Between Trusted Server, content monetization protocols, and LLM-related initiatives, where do you think publishers will see the biggest immediate impact?

Trusted Server is the heavier lift, but it delivers the biggest immediate impact.

Safari accounts for roughly 20–25% of the browser market share, and there’s effectively no signal there today. On top of that, ad blocking affects 30–40% of inventory, depending on the study. If a publisher can re-establish identity across that 20% of audience — in a privacy-compliant way — and recover 30% of inventory lost to ad blocking, that’s real, near-term revenue upside.

Deploying Trusted Server across your edge takes work, but the potential for revenue recovery is tangible.

There’s also a lot of conversation right now about agentic workflows. What will actually help publishers the most?

I want to be very transparent here. The verdict is still out. Agentic workflows have only been on the industry’s radar for about six months, and we’re all figuring this out in real time.

The low-hanging fruit is discovery and curation — helping buyers and sellers more easily discover content, audiences, and opportunities, and execute those through guaranteed buys or PMPs. Agentic workflows can streamline ad operations and parts of revenue operations, but salespeople are still absolutely critical. Relationships and nuance still matter.

Where agents shine is processing massive amounts of data quickly — doing in seconds what would take humans days. That’s where the efficiency gains start to show up.

How far out are we from when buying and selling agents actually make deals on their own?

We’re seeing very early tests now, and those will accelerate through 2026. But nothing truly scales until 2027 or 2028.

There’s healthy skepticism — especially from publishers — about what agentic workflows really solve and whether they introduce new tech fees that eat into premium inventory margins. That ROI question is real, and CFOs will be running those numbers over the next couple of years.

The buy-side value proposition is clearer right now, especially for media planning and discovery. But where Tech Lab plays a role is making sure buyer agents and seller agents speak a common language. You don’t want hallucinations where an impression goal turns into a budget — that’s a very bad phone call.

The good news is we already have the standards foundation. We’re not starting from scratch; we’re layering agentic protocols on top of existing ones.

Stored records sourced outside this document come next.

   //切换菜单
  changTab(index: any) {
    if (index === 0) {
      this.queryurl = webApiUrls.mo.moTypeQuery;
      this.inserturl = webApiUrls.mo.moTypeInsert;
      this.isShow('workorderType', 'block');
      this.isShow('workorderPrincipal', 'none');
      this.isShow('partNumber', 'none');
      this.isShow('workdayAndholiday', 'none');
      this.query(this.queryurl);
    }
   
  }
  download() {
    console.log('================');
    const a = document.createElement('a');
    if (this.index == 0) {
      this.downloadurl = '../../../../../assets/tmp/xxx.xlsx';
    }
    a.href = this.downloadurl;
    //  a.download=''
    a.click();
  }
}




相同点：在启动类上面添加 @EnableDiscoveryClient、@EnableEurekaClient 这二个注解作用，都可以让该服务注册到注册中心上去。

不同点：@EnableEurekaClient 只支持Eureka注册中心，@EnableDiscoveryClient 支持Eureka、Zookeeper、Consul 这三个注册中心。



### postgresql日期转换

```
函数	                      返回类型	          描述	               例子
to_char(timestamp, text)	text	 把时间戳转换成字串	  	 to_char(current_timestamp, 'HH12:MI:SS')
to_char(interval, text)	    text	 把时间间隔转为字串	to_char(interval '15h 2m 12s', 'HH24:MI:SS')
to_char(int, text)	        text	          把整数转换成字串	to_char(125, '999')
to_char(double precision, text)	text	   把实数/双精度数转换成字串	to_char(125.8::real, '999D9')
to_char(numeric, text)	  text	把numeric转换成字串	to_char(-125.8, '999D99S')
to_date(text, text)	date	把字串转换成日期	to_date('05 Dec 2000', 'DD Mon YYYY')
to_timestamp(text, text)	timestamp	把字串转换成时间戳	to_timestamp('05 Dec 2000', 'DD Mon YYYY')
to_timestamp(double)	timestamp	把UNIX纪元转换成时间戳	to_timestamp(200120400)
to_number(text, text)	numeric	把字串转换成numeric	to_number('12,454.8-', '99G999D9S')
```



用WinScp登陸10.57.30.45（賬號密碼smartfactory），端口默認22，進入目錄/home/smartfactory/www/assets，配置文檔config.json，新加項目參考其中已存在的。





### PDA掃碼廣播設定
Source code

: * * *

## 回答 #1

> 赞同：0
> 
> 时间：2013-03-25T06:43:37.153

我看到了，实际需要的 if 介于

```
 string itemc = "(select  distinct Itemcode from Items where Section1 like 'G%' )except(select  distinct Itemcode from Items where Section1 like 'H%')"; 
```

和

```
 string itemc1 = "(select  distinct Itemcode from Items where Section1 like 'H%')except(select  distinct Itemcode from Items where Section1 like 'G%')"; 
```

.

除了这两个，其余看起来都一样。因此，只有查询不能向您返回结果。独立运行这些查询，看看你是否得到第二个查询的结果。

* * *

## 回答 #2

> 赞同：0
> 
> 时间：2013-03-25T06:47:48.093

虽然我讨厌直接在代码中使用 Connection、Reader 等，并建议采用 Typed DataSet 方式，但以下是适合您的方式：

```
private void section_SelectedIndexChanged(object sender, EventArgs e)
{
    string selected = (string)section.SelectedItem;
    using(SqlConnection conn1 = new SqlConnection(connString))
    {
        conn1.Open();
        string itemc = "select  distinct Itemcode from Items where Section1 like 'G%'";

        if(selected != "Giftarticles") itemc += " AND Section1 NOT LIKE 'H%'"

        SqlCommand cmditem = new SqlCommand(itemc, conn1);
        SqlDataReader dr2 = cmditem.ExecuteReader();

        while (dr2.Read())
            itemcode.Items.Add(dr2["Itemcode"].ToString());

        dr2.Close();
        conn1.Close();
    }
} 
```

If we’re sitting here a year from now, what would make you say 2026 really worked for publishers?

I think the big shift will be sell-side decisioning.

For over a decade, most of the decisioning power sat on the buy side. What we’re starting to see is a rebalancing—not a collapse of the supply chain —but smarter sell-side partners using AI to curate audiences, content, and supply closer to the user and the content itself.

Publishers have a direct relationship with users. With better tools, they can create smarter packages — even what I’d call media derivatives — combining audiences and inventory across publishers into performance-driven deals.

That allows publishers to command higher premiums, reduce inefficiencies like excess QPS, and deliver greener, more cost-effective transactions. It changes the premium conversation entirely.

And that’s ultimately good for publishers.

Absolutely. It’s paid-for-performance, more efficient, and gives publishers the leverage they haven’t had in a long time.